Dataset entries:
***
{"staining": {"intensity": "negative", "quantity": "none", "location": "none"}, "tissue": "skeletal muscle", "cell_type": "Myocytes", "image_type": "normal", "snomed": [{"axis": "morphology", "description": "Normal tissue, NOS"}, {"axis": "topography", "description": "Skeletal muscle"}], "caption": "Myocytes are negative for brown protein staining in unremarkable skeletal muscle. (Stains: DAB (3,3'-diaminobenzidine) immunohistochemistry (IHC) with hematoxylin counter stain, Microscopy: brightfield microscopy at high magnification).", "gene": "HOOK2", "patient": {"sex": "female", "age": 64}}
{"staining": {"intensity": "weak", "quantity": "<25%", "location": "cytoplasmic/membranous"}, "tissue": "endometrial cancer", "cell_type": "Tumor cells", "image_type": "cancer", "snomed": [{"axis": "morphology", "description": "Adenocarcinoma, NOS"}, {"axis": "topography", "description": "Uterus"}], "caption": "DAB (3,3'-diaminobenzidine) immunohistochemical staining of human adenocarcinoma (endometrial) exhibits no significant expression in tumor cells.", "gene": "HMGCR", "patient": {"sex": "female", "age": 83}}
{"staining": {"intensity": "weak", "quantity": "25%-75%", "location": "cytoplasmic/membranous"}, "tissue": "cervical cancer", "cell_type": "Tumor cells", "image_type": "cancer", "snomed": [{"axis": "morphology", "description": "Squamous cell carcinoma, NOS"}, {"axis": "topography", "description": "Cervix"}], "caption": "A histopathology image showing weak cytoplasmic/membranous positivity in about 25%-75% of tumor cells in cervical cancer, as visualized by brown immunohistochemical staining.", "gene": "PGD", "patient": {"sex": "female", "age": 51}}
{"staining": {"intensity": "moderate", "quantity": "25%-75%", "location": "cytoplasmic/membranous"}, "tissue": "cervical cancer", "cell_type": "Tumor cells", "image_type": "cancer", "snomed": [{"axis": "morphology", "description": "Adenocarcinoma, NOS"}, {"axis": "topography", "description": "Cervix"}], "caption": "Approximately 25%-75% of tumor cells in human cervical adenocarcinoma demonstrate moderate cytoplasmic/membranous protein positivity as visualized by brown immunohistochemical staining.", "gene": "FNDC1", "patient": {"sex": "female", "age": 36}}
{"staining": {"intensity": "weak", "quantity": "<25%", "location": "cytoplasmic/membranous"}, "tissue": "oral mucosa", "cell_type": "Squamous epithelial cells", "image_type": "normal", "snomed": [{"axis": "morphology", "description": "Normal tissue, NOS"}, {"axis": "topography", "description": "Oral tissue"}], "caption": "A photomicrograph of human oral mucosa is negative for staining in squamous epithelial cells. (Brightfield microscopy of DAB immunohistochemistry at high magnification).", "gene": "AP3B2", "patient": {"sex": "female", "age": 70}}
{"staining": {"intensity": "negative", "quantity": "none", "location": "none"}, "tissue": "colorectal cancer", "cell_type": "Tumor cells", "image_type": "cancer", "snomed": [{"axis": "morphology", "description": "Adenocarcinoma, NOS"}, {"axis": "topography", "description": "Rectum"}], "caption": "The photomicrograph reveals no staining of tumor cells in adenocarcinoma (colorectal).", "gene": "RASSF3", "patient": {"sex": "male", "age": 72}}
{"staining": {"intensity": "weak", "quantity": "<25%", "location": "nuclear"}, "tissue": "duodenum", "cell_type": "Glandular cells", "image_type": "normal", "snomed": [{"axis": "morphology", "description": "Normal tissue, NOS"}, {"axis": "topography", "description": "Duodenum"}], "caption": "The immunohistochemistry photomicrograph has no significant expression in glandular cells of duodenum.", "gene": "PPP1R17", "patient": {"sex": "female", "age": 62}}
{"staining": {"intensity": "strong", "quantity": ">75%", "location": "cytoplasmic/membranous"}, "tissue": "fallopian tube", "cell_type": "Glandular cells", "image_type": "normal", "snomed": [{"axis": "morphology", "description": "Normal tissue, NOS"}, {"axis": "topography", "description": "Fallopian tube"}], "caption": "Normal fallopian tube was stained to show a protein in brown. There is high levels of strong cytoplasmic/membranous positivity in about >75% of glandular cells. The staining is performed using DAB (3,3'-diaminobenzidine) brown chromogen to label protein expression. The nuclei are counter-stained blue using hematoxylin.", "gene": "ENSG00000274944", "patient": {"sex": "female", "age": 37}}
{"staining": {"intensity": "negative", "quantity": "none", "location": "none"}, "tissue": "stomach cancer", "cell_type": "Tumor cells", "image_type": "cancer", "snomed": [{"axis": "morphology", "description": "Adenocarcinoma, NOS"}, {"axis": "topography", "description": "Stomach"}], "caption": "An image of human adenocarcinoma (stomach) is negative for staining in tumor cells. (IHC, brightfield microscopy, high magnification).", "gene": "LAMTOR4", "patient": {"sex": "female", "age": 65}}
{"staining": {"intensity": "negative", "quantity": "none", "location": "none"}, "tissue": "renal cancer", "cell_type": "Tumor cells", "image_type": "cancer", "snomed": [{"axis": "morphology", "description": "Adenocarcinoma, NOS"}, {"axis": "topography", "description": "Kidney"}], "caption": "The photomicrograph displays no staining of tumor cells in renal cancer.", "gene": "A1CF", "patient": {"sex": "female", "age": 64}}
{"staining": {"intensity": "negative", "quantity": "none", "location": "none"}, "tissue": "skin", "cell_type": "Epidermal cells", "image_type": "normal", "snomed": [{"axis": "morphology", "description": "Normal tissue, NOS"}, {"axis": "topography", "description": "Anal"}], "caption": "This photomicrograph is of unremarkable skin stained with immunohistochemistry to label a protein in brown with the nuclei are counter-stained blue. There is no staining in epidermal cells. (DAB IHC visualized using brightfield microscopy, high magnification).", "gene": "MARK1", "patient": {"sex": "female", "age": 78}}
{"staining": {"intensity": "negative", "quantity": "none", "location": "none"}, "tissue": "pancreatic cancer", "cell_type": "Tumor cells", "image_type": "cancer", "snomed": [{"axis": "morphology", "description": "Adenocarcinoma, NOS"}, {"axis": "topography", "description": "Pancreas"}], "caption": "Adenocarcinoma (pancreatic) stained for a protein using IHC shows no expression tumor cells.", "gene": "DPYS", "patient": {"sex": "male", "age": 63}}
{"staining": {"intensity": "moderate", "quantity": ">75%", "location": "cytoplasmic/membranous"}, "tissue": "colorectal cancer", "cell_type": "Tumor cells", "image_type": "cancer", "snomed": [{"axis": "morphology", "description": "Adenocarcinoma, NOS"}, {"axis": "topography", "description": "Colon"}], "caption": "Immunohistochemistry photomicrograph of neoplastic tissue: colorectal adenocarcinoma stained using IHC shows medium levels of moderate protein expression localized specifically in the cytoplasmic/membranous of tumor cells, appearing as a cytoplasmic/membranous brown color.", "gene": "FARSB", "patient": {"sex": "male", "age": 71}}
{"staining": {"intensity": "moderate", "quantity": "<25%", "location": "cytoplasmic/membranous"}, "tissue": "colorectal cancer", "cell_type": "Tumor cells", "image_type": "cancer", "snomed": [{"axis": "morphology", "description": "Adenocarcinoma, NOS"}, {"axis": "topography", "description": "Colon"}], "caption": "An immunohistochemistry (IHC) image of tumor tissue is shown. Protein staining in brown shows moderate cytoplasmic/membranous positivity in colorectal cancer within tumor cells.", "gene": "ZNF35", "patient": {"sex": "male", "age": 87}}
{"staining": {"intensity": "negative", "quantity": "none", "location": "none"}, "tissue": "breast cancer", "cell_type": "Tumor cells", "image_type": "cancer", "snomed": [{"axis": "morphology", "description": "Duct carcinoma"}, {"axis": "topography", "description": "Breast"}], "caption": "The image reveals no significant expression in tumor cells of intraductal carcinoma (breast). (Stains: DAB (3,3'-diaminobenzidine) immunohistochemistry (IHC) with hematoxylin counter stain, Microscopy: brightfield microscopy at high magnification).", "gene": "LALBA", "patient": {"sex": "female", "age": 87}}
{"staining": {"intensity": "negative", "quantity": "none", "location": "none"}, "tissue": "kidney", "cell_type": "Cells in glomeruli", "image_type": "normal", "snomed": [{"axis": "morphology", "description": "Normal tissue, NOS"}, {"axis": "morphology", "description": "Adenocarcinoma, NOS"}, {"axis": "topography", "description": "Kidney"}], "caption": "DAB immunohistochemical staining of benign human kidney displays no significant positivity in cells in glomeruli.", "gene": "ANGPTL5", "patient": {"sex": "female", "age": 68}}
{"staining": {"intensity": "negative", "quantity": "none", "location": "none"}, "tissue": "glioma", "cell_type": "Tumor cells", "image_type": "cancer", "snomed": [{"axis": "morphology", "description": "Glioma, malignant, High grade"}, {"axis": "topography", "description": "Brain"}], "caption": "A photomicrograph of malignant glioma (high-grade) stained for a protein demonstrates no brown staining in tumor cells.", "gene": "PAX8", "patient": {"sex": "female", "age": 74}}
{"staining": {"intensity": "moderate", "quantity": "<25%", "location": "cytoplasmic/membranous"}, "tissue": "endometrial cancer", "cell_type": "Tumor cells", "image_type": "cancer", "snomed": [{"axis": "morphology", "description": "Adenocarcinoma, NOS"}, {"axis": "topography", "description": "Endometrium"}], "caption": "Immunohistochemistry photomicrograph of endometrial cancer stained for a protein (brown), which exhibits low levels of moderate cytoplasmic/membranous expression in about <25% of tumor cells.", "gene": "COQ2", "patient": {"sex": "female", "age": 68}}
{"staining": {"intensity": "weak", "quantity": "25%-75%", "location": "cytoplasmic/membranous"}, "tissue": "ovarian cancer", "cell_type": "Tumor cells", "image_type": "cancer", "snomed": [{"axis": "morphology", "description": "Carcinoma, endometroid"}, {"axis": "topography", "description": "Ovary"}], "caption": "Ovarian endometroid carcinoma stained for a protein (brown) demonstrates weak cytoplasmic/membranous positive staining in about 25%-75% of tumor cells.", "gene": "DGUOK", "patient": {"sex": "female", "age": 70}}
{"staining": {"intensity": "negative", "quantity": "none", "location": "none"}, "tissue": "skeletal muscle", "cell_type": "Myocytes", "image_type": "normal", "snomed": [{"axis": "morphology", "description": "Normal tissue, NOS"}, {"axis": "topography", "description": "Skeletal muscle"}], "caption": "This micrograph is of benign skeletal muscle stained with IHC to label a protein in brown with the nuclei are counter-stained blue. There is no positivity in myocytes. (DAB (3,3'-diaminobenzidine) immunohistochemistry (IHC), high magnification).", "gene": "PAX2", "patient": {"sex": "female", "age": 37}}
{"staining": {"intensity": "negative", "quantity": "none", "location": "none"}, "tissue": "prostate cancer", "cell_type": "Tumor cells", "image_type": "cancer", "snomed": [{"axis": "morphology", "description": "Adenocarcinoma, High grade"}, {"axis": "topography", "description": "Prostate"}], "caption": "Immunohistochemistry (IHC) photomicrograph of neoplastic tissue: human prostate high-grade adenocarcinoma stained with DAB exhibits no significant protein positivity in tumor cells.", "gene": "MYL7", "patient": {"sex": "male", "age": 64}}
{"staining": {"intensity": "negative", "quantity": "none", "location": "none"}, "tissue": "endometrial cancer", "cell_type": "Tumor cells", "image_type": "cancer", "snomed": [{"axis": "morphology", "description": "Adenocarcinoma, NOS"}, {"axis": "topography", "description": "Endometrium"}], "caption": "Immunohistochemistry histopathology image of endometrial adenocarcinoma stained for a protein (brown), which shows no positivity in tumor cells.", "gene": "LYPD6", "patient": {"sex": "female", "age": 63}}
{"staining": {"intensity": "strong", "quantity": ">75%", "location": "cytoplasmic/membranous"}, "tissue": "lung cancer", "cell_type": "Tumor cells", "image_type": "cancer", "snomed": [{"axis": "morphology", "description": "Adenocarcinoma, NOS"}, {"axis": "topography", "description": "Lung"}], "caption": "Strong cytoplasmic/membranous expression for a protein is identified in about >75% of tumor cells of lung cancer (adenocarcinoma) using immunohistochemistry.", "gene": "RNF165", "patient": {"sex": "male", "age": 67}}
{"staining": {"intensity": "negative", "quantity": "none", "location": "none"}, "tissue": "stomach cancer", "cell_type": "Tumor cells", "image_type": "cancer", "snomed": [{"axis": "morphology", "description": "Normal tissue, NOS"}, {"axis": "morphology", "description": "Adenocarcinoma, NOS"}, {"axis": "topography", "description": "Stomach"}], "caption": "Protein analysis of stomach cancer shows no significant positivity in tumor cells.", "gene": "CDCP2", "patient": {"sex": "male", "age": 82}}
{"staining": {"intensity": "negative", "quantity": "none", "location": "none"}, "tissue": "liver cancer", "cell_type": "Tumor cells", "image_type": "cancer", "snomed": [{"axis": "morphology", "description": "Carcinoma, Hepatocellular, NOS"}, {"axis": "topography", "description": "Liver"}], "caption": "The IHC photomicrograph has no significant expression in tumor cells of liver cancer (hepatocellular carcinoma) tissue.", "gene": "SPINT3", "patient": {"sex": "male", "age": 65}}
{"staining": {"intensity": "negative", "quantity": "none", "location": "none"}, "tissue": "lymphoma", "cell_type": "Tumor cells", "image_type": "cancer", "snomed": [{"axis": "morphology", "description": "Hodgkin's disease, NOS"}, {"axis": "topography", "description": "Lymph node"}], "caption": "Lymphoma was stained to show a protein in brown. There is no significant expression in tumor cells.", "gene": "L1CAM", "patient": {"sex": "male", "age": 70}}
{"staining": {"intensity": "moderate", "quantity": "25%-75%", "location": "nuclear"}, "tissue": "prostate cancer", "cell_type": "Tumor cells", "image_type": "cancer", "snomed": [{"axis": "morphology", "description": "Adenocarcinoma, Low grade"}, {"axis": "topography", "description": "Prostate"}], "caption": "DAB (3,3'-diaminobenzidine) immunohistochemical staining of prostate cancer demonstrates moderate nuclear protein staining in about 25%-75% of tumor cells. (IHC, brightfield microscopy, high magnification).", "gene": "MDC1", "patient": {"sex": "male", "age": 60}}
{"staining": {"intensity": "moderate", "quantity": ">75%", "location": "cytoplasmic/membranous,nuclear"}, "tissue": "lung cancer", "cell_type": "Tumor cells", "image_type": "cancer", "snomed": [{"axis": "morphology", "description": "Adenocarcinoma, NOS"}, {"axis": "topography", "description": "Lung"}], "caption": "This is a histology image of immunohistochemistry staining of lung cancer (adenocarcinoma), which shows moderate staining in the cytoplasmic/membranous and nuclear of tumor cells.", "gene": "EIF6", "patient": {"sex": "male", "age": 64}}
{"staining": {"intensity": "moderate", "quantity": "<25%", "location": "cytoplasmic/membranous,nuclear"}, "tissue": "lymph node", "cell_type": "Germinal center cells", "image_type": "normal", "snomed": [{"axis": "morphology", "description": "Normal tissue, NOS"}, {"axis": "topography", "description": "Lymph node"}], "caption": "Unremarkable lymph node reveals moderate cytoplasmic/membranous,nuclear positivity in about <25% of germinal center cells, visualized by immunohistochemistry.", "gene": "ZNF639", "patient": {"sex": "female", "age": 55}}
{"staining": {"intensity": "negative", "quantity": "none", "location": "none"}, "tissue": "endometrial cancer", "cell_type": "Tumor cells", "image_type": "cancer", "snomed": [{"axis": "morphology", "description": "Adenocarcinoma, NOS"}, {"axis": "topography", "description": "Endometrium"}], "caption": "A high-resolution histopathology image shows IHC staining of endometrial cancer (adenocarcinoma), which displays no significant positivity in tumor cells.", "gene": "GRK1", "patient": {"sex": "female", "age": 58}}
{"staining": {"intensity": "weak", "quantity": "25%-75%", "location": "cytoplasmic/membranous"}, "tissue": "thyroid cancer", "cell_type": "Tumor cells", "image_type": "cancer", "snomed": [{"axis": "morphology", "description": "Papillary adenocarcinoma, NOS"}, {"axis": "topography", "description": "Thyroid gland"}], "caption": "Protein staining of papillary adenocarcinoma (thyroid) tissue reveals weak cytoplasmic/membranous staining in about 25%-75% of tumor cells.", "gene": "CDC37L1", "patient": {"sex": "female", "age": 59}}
***
**Work required**
From the entries, copy every line in which the word "benign" occurs.

**Completed task**
{"staining": {"intensity": "negative", "quantity": "none", "location": "none"}, "tissue": "kidney", "cell_type": "Cells in glomeruli", "image_type": "normal", "snomed": [{"axis": "morphology", "description": "Normal tissue, NOS"}, {"axis": "morphology", "description": "Adenocarcinoma, NOS"}, {"axis": "topography", "description": "Kidney"}], "caption": "DAB immunohistochemical staining of benign human kidney displays no significant positivity in cells in glomeruli.", "gene": "ANGPTL5", "patient": {"sex": "female", "age": 68}}
{"staining": {"intensity": "negative", "quantity": "none", "location": "none"}, "tissue": "skeletal muscle", "cell_type": "Myocytes", "image_type": "normal", "snomed": [{"axis": "morphology", "description": "Normal tissue, NOS"}, {"axis": "topography", "description": "Skeletal muscle"}], "caption": "This micrograph is of benign skeletal muscle stained with IHC to label a protein in brown with the nuclei are counter-stained blue. There is no positivity in myocytes. (DAB (3,3'-diaminobenzidine) immunohistochemistry (IHC), high magnification).", "gene": "PAX2", "patient": {"sex": "female", "age": 37}}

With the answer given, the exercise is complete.